Letter grades: A ≥ 75 · B ≥ 55 · C ≥ 35 · D below 35 on a 0–100 scale.
Ingredient concern penalties: avoid −15 · limit −8 · caution −4 points (see each product’s “Why this grade?” breakdown).
Who we cite for ingredient flags
When an ingredient is flagged, the detail names who said what — for example “EFSA concluded…”, “IARC classified…”, or “FDA revoked authorization…”. Where regulators disagree (such as glyphosate), we note both positions and link to the primary source.

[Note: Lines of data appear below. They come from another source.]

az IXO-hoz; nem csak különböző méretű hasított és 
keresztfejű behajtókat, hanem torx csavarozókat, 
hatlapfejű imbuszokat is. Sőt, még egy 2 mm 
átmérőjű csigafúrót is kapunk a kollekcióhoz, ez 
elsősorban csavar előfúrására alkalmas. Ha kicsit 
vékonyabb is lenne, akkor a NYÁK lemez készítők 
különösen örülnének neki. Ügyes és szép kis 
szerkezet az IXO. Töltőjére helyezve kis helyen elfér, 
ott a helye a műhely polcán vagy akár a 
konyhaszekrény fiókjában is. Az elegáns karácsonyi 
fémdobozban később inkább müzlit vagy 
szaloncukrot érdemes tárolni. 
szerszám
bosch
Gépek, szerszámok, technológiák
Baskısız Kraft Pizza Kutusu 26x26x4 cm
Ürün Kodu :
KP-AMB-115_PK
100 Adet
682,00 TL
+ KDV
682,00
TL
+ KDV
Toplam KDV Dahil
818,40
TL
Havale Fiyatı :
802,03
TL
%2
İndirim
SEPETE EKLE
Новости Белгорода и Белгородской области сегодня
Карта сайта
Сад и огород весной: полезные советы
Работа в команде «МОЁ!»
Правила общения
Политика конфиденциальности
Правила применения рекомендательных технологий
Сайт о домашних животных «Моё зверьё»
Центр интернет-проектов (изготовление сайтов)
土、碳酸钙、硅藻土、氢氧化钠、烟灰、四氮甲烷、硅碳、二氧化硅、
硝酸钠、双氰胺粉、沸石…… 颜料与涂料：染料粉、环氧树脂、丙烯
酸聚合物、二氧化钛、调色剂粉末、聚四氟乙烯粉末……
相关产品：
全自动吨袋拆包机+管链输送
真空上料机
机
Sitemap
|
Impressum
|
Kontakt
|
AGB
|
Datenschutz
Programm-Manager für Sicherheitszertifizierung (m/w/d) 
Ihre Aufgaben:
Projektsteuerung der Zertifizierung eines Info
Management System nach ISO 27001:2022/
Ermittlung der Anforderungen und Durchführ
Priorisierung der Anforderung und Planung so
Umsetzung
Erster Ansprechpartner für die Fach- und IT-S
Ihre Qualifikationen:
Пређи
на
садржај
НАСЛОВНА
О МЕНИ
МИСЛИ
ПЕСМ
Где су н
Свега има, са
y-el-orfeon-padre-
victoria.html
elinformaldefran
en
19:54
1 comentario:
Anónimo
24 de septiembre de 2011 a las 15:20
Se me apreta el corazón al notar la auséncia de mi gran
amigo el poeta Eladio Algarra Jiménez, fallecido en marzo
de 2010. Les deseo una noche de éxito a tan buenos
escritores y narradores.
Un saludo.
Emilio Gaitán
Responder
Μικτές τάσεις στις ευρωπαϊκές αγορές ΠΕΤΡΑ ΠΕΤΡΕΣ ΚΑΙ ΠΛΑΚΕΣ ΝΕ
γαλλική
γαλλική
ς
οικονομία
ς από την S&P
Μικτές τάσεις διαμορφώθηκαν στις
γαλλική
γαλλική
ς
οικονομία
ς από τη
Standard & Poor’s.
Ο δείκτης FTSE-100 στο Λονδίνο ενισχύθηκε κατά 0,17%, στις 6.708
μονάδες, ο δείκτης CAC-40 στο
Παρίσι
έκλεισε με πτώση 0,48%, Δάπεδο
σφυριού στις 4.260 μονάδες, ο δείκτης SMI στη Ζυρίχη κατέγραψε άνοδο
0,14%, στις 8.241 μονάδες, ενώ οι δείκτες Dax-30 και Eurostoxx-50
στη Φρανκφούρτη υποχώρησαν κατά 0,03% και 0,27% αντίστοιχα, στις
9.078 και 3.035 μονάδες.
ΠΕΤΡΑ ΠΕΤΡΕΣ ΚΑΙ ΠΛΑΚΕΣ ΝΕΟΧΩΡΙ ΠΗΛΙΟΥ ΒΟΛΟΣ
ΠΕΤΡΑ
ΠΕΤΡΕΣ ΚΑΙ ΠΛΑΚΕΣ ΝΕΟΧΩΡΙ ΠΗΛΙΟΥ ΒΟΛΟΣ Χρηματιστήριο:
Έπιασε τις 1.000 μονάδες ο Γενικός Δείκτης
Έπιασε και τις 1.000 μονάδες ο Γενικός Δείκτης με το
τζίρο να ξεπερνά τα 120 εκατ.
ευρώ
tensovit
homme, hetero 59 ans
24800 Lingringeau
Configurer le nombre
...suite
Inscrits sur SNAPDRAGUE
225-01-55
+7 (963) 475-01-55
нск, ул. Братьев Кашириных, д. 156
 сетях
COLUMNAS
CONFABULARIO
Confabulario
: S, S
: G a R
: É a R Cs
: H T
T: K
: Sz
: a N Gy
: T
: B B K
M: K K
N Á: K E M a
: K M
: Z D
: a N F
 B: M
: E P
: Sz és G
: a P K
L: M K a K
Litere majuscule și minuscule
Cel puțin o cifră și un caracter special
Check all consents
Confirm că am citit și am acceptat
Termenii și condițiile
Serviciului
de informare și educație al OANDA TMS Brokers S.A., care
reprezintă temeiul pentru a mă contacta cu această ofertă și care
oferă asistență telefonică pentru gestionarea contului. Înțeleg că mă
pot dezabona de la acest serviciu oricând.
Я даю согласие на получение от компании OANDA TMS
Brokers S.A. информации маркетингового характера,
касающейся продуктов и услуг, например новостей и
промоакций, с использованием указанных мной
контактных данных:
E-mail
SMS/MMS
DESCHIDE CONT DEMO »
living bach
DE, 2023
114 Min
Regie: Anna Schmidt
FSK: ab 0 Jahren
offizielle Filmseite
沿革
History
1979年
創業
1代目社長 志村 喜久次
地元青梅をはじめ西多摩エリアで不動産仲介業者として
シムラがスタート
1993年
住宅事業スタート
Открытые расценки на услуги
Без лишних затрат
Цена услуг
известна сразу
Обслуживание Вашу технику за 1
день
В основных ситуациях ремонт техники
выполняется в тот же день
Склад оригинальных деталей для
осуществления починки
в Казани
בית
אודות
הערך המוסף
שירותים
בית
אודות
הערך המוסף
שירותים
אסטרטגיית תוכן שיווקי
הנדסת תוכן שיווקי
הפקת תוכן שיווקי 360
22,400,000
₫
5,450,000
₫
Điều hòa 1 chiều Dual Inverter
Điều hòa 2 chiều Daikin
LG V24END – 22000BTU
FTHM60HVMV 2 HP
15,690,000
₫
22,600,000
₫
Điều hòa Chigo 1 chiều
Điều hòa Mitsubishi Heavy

- EFSA (European Food Safety Authority)
- U.S. FDA
- IARC / WHO
- U.S. NTP
- USDA
- California OEHHA
- Peer-reviewed studies
On each product, flagged ingredients list linked sources (authority, document title, year) so you can read the original assessment yourself.
What this is not
Consumer information only — not medical, nutritional, or legal advice. Always confirm allergens and nutrition on the package.
Product and nutrition data come from Open Food Facts and USDA FoodData Central. Crowdsourced entries can be incomplete — we show “Limited data” when a full grade would be misleading.